No Barbeiro de Sevilha, de Rossini, dois velhos tentam impedir o amor dos jovens. Para isso, usam a calúnia. Como ela atua? Ela é uma mentira. Começa baixinho, para apagar suas origens; cresce; forma uma rede, garantindo anonimato; torna-se irrefreável; e elimina “o infeliz caluniado”. Nos boatos do fim de semana, estiveram presentes o anonimato, a torrente e a maldade.

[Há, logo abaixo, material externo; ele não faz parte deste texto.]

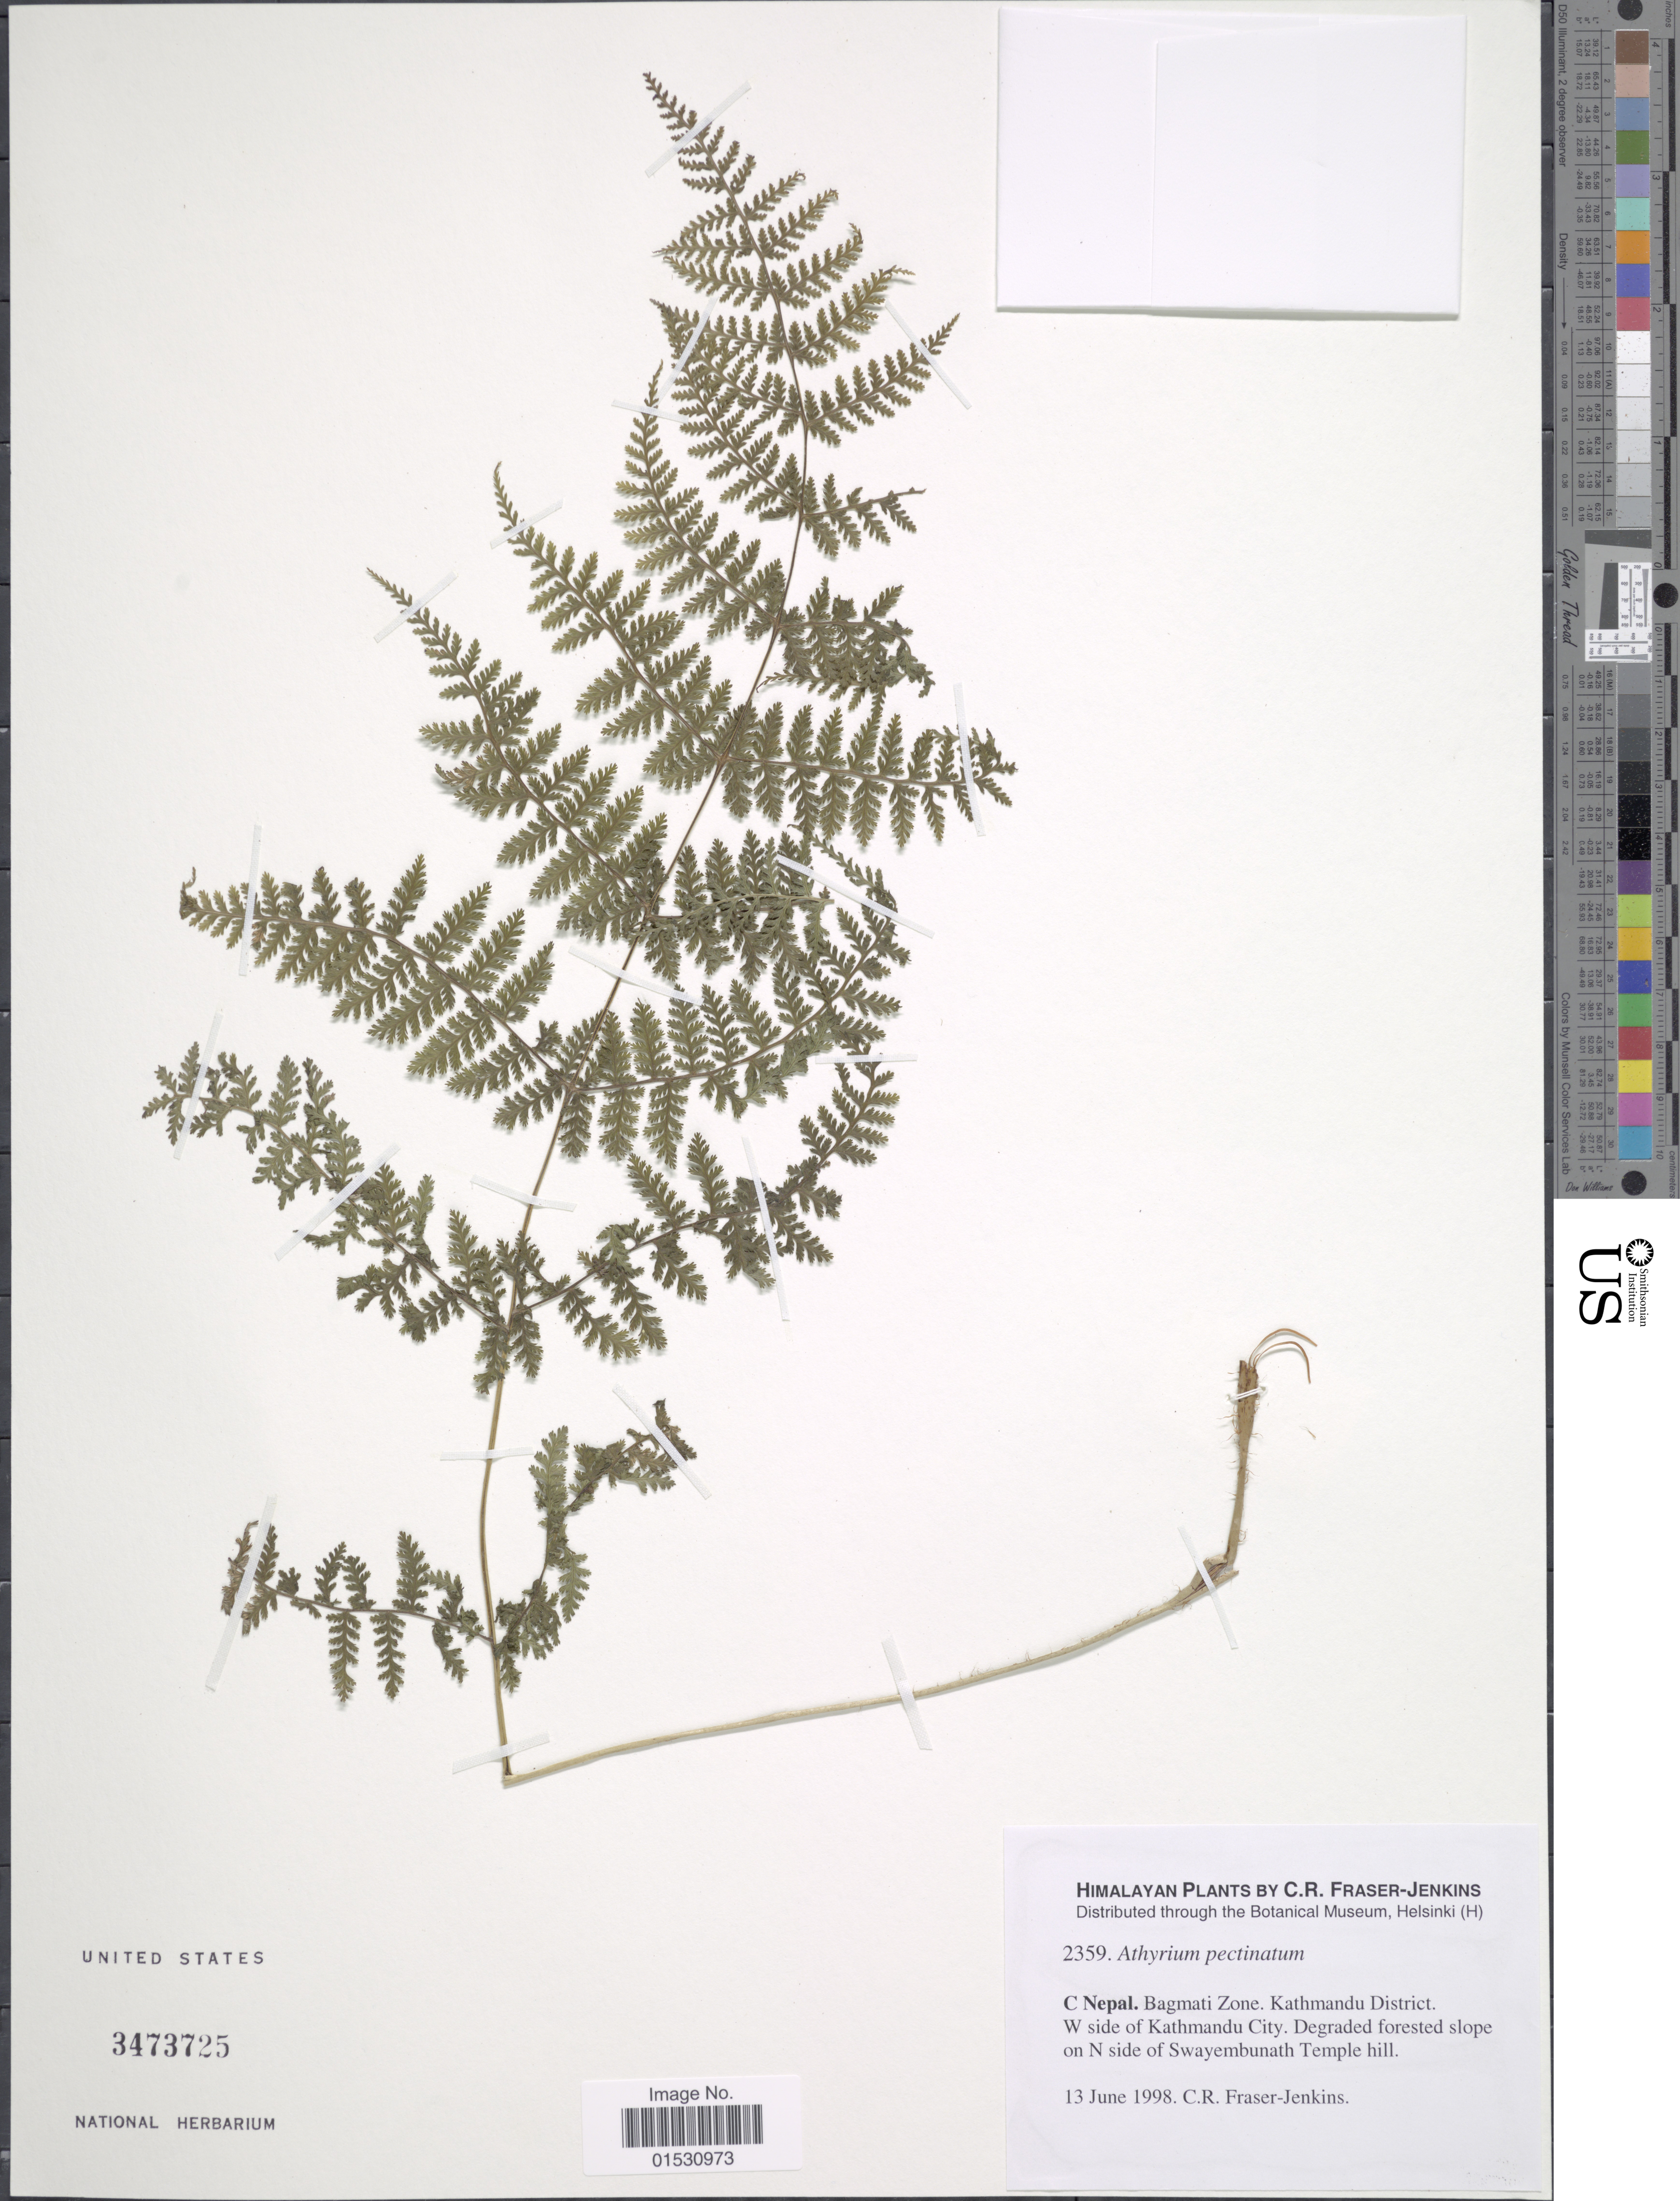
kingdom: Plantae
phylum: Tracheophyta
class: Polypodiopsida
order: Polypodiales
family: Athyriaceae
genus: Athyrium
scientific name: Athyrium pectinatum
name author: (Wall. ex C. Hope) C. Presl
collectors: C. R. Fraser-Jenkins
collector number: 2359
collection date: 1998-06-13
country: Nepal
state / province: Bagmati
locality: Himalayan. C Nepal. Bagmati Zone. Kathmandu District. W side of Kathmandu City. Degraded forested slope on N side of Swayembunath Temple hill.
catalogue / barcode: US 3473725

Quem inventou e difundiu o rumor foi antiético. A mentira perturbou vidas. É preciso apurar os fatos. Aparentemente, foi um rumor de ouvir dizer. Não creio que tenha saído pelas redes sociais; se assim fosse, alguém já teria descoberto onde, quando e por quem.
Mas a grande questão é: como circulam ideias, opiniões e mentiras? Foi tudo orquestrado por ligações de celular, para várias cidades, de modo a espalhar o medo? Essa interpretação está perto da teoria da conspiração – o que não significa que esteja errada, porque também paranoicos são perseguidos. Ou o rumor se terá alastrado, espontaneamente, em horas, por dezenas de cidades? A hipótese da conspiração é mais plausível que a da geração espontânea. O caso merece um estudo interdisciplinar. A curto prazo, a polícia precisa intervir, com o objetivo principal, mas não único, de punir. A médio, a academia deve interpretar, com o objetivo de compreender a comunicação informal em nossos dias.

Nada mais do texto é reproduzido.